Gordon Hector | Twitter
Gordon Hector is a policy consultant and former Director of Policy and Strategy for the Scottish Conservatives.
If you’re like me, new year’s resolutions are rarely new. They’re the same as last year’s.
Here’s a policy resolution which should be kept precisely because it’s not new: the Scottish Government should set up a First Minister’s Strategy Unit.
The appeal is that numerous countries have similar units. They blend futures, foresight and strategy work. Canada has a dedicated federal organisation for foresight. Singapore has a futures think-tank under its Prime Ministers’ Office. New Zealand has a central policy quality unit in the Prime Minister’s Office with a big long-term policy theme.
Finland’s parliament has a dedicated Committee for the Future, which is definitely a more glamorous committee theme than standards and procedures.
In the UK, the Major Government set up a Foresight programme in the mid-nineties, which was successful enough to evolve under Labour into a fuller Prime Minister’s Strategy Unit from 2002. David Cameron scrapped it in 2010, and later said he regretted it. More recently, the Welsh Government passed legislation making various commitments on future-facing policy, including an annual future trends report.
Devolved government in Scotland was sometimes thought too small to justify a similar unit. More recently, constitutional politics has mired any changes to the machinery of government in mistrust over motives.
But if we have a genuine interest in meeting the combined challenges of demographic, climate and technological change, devolved government is now big enough and important enough to justify a similar central team.
The image that might come to mind is Dominic Cummings-endorsed weirdos and misfits getting freaky with superforecasting. Or perhaps ex-McKinsey consultants spending some quality time with PowerPoint.
But this isn’t about making predictions, or assuming it’s possible to plan for every last scenario. It’s also not a substitute for working on the ability to deliver policy.
Instead, the ideas is to create a group of people with the headspace, authority and tools to think more robustly about long-term plans, scan the horizon for upcoming storms, and get government ahead of existential challenges.
The Scottish Government already has a performance and strategy directorate, and each department will have bright people addressing long-term challenges. But taking strategic action often requires urgency and direction from the centre. The issues often span different portfolios. The response often has to include business and civic society.

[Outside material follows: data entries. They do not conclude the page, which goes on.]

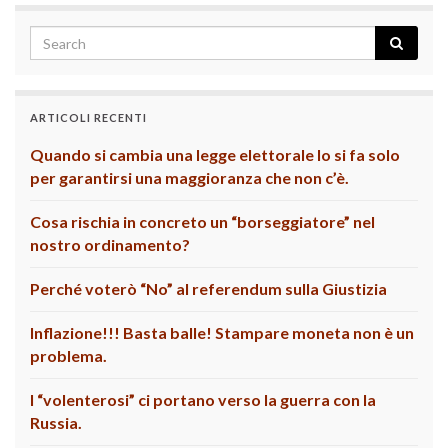
ARTICOLI RECENTI
Quando si cambia una legge elettorale lo si fa solo
per garantirsi una maggioranza che non c’è.
Cosa rischia in concreto un “borseggiatore” nel
nostro ordinamento?
Perché voterò “No” al referendum sulla Giustizia
Inflazione!!! Basta balle! Stampare moneta non è un
problema.
I “volenterosi” ci portano verso la guerra con la
Russia.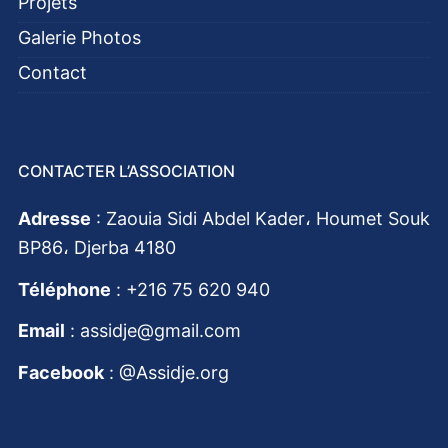
Projets
Galerie Photos
Contact
CONTACTER L’ASSOCIATION
Adresse
: Zaouia Sidi Abdel Kader، Houmet Souk
BP86، Djerba 4180
Téléphone
: +216 75 620 940
Email
: assidje@gmail.com
Facebook
:
@Assidje.org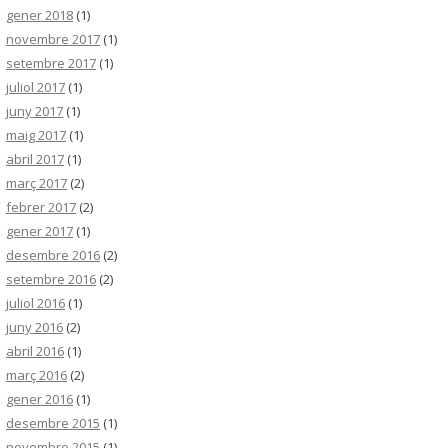
gener 2018
(1)
novembre 2017
(1)
setembre 2017
(1)
juliol 2017
(1)
juny 2017
(1)
maig 2017
(1)
abril 2017
(1)
març 2017
(2)
febrer 2017
(2)
gener 2017
(1)
desembre 2016
(2)
setembre 2016
(2)
juliol 2016
(1)
juny 2016
(2)
abril 2016
(1)
març 2016
(2)
gener 2016
(1)
desembre 2015
(1)
novembre 2015
(1)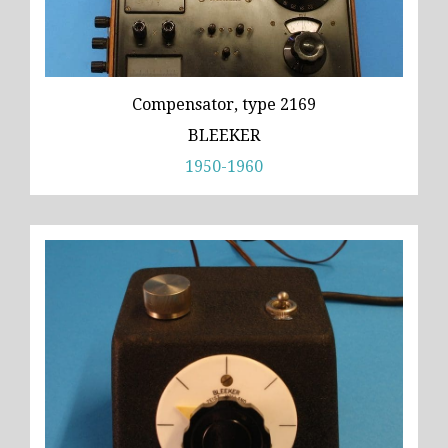
Compensator, type 2169
BLEEKER
1950-1960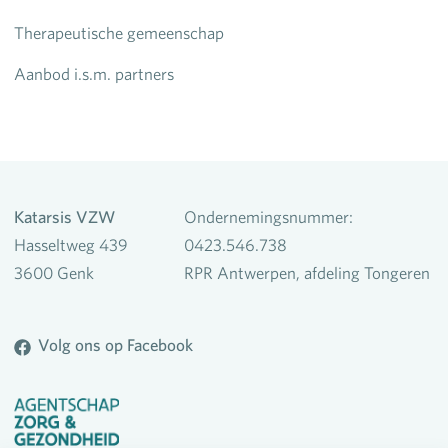
Therapeutische gemeenschap
Aanbod i.s.m. partners
Katarsis VZW
Ondernemingsnummer:
Hasseltweg 439
0423.546.738
3600 Genk
RPR Antwerpen, afdeling Tongeren
Volg ons op Facebook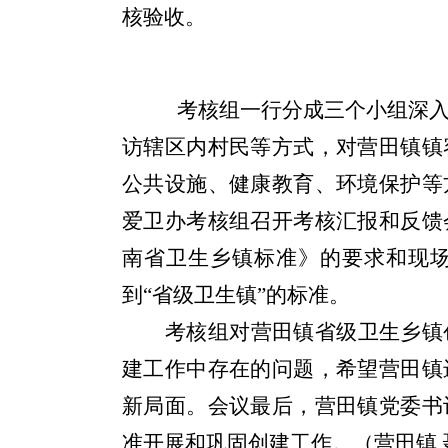
核验收。
考核组一行分成三个小组深
访辖区内村民等方式，对营田镇镇
公共设施、健康教育、环境保护等
爱卫办考核组召开考核汇报和反馈
南省卫生乡镇标准》的要求和现
到
“省级卫生镇”的标准。
考核组对营田镇省级卫生乡镇
建工作中存在的问题，希望营田镇
新局面。会议最后，营田镇党委书
准开展和巩固创建工作。（营田镇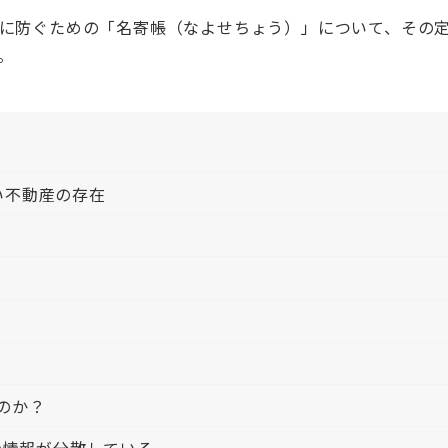
に防ぐための「名寄帳（なよせちょう）」について、その
。
い不動産の存在
のか？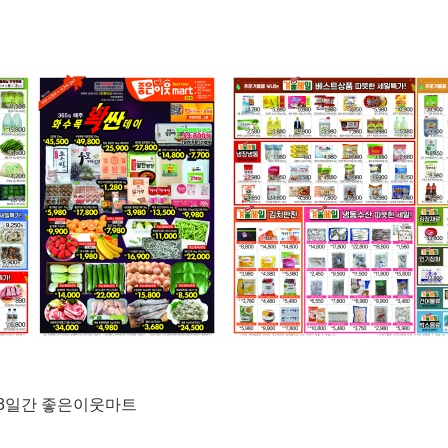
목)3일간 좋은이웃마트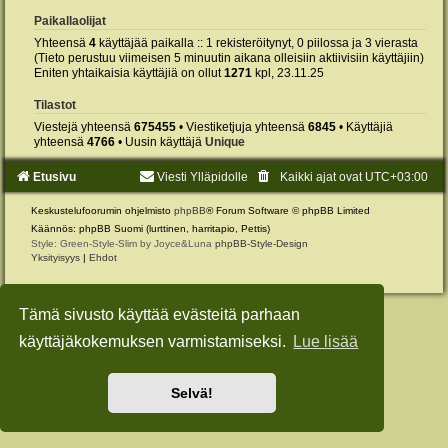
Paikallaolijat
Yhteensä
4
käyttäjää paikalla :: 1 rekisteröitynyt, 0 piilossa ja 3 vierasta
(Tieto perustuu viimeisen 5 minuutin aikana olleisiin aktiivisiin käyttäjiin)
Eniten yhtaikaisia käyttäjiä on ollut
1271
kpl, 23.11.25
Tilastot
Viestejä yhteensä
675455
• Viestiketjuja yhteensä
6845
• Käyttäjiä
yhteensä
4766
• Uusin käyttäjä
Unique
Etusivu
Viesti Ylläpidolle
Kaikki ajat ovat
UTC+03:00
Keskustelufoorumin ohjelmisto
phpBB
® Forum Software © phpBB Limited
Käännös: phpBB Suomi (lurttinen, harritapio, Pettis)
Style: Green-Style-Slim by Joyce&Luna
phpBB-Style-Design
Yksityisyys
|
Ehdot
Tämä sivusto käyttää evästeitä parhaan
käyttäjäkokemuksen varmistamiseksi.
Lue lisää
Selvä!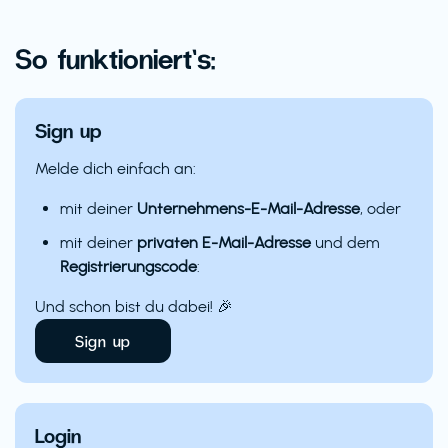
So funktioniert’s:
Sign up
Melde dich einfach an:
mit deiner
Unternehmens-E-Mail-Adresse
, oder
mit deiner
privaten E-Mail-Adresse
und dem
Registrierungscode
:
Und schon bist du dabei! 🎉
Sign up
Login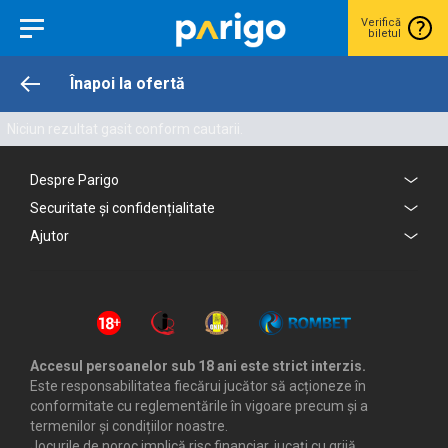
Verifică
biletul
Înapoi la ofertă
Niciun rezultat gasit conform cautarii.
Despre Parigo
Securitate și confidențialitate
Ajutor
Accesul persoanelor sub 18 ani este strict interzis.
Este responsabilitatea fiecărui jucător să acționeze în
conformitate cu reglementările în vigoare precum și a
termenilor și condițiilor noastre.
Jocurile de noroc implică risc financiar, jucați cu grijă.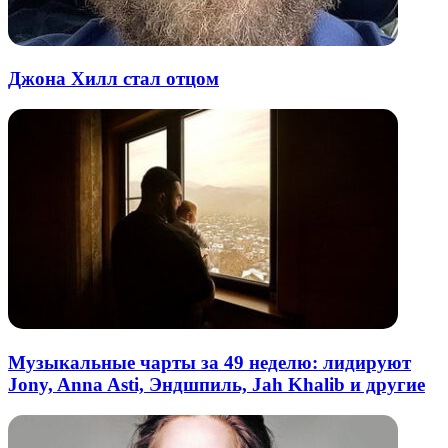
Джона Хилл стал отцом
Музыкальные чарты за 49 неделю: лидируют
Jony, Anna Asti, Эндшпиль, Jah Khalib и другие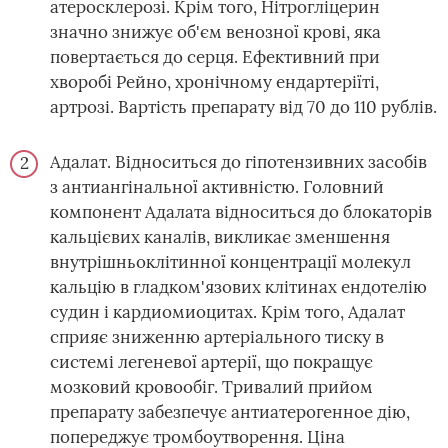
атеросклерозі. Крім того, Нітрогліцерин
значно знижує об'єм венозної крові, яка
повертається до серця. Ефективний при
хворобі Рейно, хронічному ендартеріїті,
артрозі. Вартість препарату від 70 до 110 рублів.
Адалат. Відноситься до гіпотензивних засобів
з антиангінальної активністю. Головний
компонент Адалата відноситься до блокаторів
кальцієвих каналів, викликає зменшення
внутрішньоклітинної концентрації молекул
кальцію в гладком'язових клітинах ендотелію
судин і кардиомиоцитах. Крім того, Адалат
сприяє зниженню артеріального тиску в
системі легеневої артерії, що покращує
мозковий кровообіг. Тривалий прийом
препарату забезпечує антиатерогенное дію,
попереджує тромбоутворення. Ціна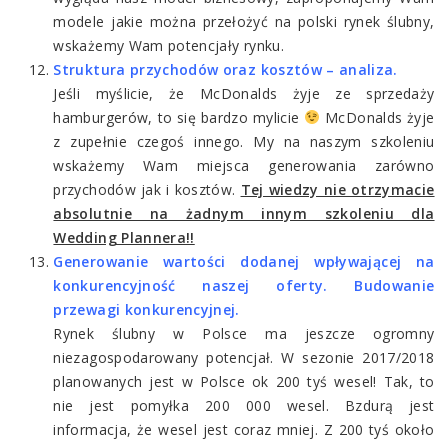
modele jakie można przełożyć na polski rynek ślubny,
wskażemy Wam potencjały rynku.
Struktura przychodów oraz kosztów – analiza.
Jeśli myślicie, że McDonalds żyje ze sprzedaży
hamburgerów, to się bardzo mylicie
McDonalds żyje
z zupełnie czegoś innego. My na naszym szkoleniu
wskażemy Wam miejsca generowania zarówno
przychodów jak i kosztów.
Tej wiedzy nie otrzymacie
absolutnie na żadnym innym szkoleniu dla
Wedding Plannera!!
Generowanie wartości dodanej wpływającej na
konkurencyjność naszej oferty. Budowanie
przewagi konkurencyjnej.
Rynek ślubny w Polsce ma jeszcze ogromny
niezagospodarowany potencjał. W sezonie 2017/2018
planowanych jest w Polsce ok 200 tyś wesel! Tak, to
nie jest pomyłka 200 000 wesel. Bzdurą jest
informacja, że wesel jest coraz mniej. Z 200 tyś około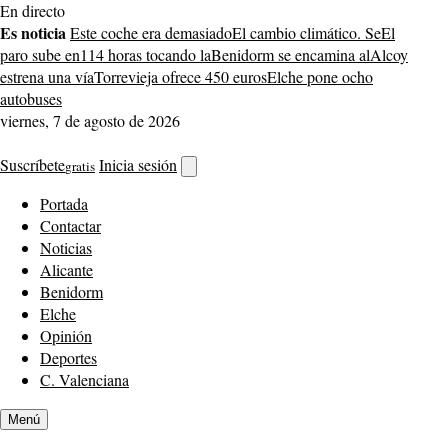
Saltar
En directo
al
Es noticia
Este coche era demasiado
El cambio climático. Se
El
contenido
paro sube en
114 horas tocando la
Benidorm se encamina al
Alcoy
estrena una vía
Torrevieja ofrece 450 euros
Elche pone ocho
autobuses
viernes, 7 de agosto de 2026
Suscríbete
Inicia sesión
gratis
Abrir
buscador
Portada
Contactar
Noticias
Alicante
Benidorm
Elche
Opinión
Deportes
C. Valenciana
Menú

Civil service skillsets often lack a strong quantitative element, or experience in foresight techniques which are commonplace in the private sector and academia.
So creating something new and focussed, above the rest of the machine, with the sponsorship of the top politicians and ability to convene broadly, is more likely to lead to action.
And by the time an issue reaches a minister’s desk, it is often already at the point of crisis, and the menu of policy options already defined. The idea of a strategy team is to expand the list of options before the storm hits. They tend to work on things which are important but often get squeezed out by day-to-day politics.
There are countless examples of challenges which fall into this important-but-not-urgent, cross-cutting-impact category – my personal favourite would be the horrifying prospect of antibiotic resistance. Google it, then have a nice sit-down.
The best thing of all? It’s cheap. You could start off with a small team, and grow it as it would become clear it needed more capacity (which is what would happen). We’re talking enough cash for half-a-dozen bright people – which would only need one decent project to pay for itself.
It is, as noted, a completely unoriginal idea.
But that’s a sign that like resolutions, it’s probably a worthwhile thing to aim at.
January’s already over – no better time to recommit to doing something good.